Они обменялись мрачными взглядами, остро ощущая, что их отделяют друг от друга только четыре фута освещенного луной ночного воздуха.

– Вы все равно могли бы пойти, – заметил Алекс, чувствуя, что закипает от гнева.

– Нет, я же обещала Бену, что не пойду.

– А вы всегда делаете то, что вам велит муж?

Сара видела, как он рассержен, и улыбнулась, чтобы его задобрить.

– Нет. Просто я всегда держу слово, когда что-нибудь обещаю.

Он сунул руки в карманы, но постепенно его напряженная поза смягчилась.
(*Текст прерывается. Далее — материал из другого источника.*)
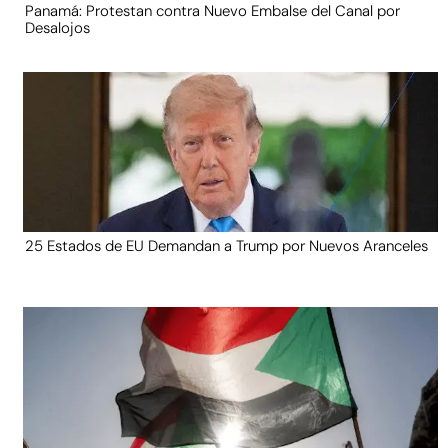
Panamá: Protestan contra Nuevo Embalse del Canal por
Desalojos
25 Estados de EU Demandan a Trump por Nuevos Aranceles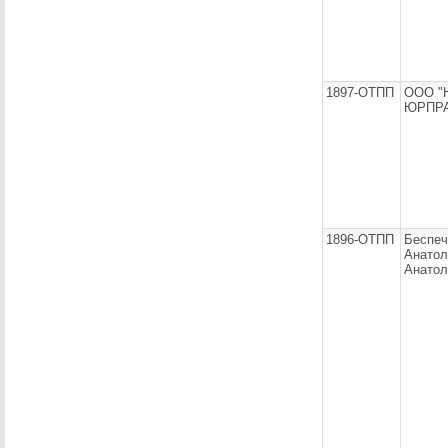
1897-ОТПП
ООО "
ЮРПРА
1896-ОТПП
Беспе
Анатол
Анатол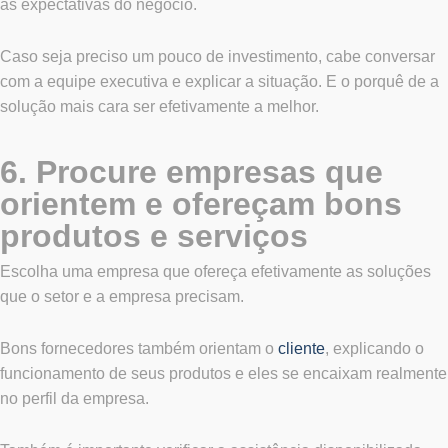
às expectativas do negócio.
Caso seja preciso um pouco de investimento, cabe conversar
com a equipe executiva e explicar a situação. E o porquê de a
solução mais cara ser efetivamente a melhor.
6. Procure empresas que
orientem e ofereçam bons
produtos e serviços
Escolha uma empresa que ofereça efetivamente as soluções
que o setor e a empresa precisam.
Bons fornecedores também orientam o
cliente
, explicando o
funcionamento de seus produtos e eles se encaixam realmente
no perfil da empresa.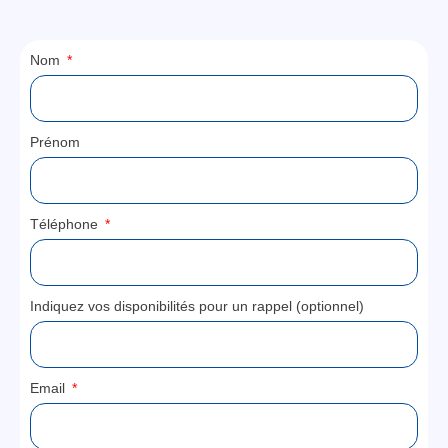
Nom
Prénom
Téléphone
Indiquez vos disponibilités pour un rappel (optionnel)
Email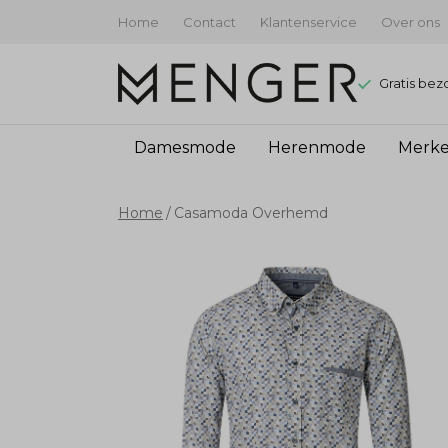
Home
Contact
Klantenservice
Over ons
Gratis bez
Damesmode
Herenmode
Merk
Casamoda
Home
Casamoda Overhemd
Overhemd
-
Menger
Mode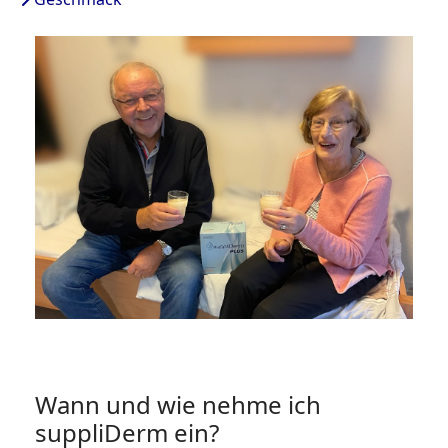
Wann und wie nehme ich
suppliDerm ein?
До этой самой минуты Сара не знала, вернее, не позволяла себе задумываться над тем, как сильно ей его не хватало. Но ему не следовало находиться здесь, она должна была его отослать. Вместо этого она спросила:

– Как обстоят дела в Нью-Йорке?

– Жарко. Суета. – Бессмысленный ответ.

– А миссис Чейни все еще в городе? – Интересно, что ее подвигло задать ему такой глупейший вопрос?

– Да, наверное.

Его ответ прозвучал так небрежно, что она сразу догадалась: он встречался с Констанцией. И она уже знала, что они любовники, поняла это в тот самый миг, как впервые увидела красивую миссис Чейни. Ревность была совершенно новым, незнакомым чувством для Сары. Больше всего оно напоминало ад.

– Мой дед умирает. Я только вчера узнал об этом.

– Мне очень жаль… – Она помолчала. – Он живет в Нью-Йорке?

– Нет, в Калифорнии.

– Вы поедете с ним повидаться?

– Нет.

Сара как раз собиралась коснуться его плеча, утешить его, но теперь отпрянула в смятении.

– Не надо мне сочувствовать, – сказал Алекс со странным горьким смешком. – Меня его смерть совершенно не волнует. Для меня он умер уже много лет назад.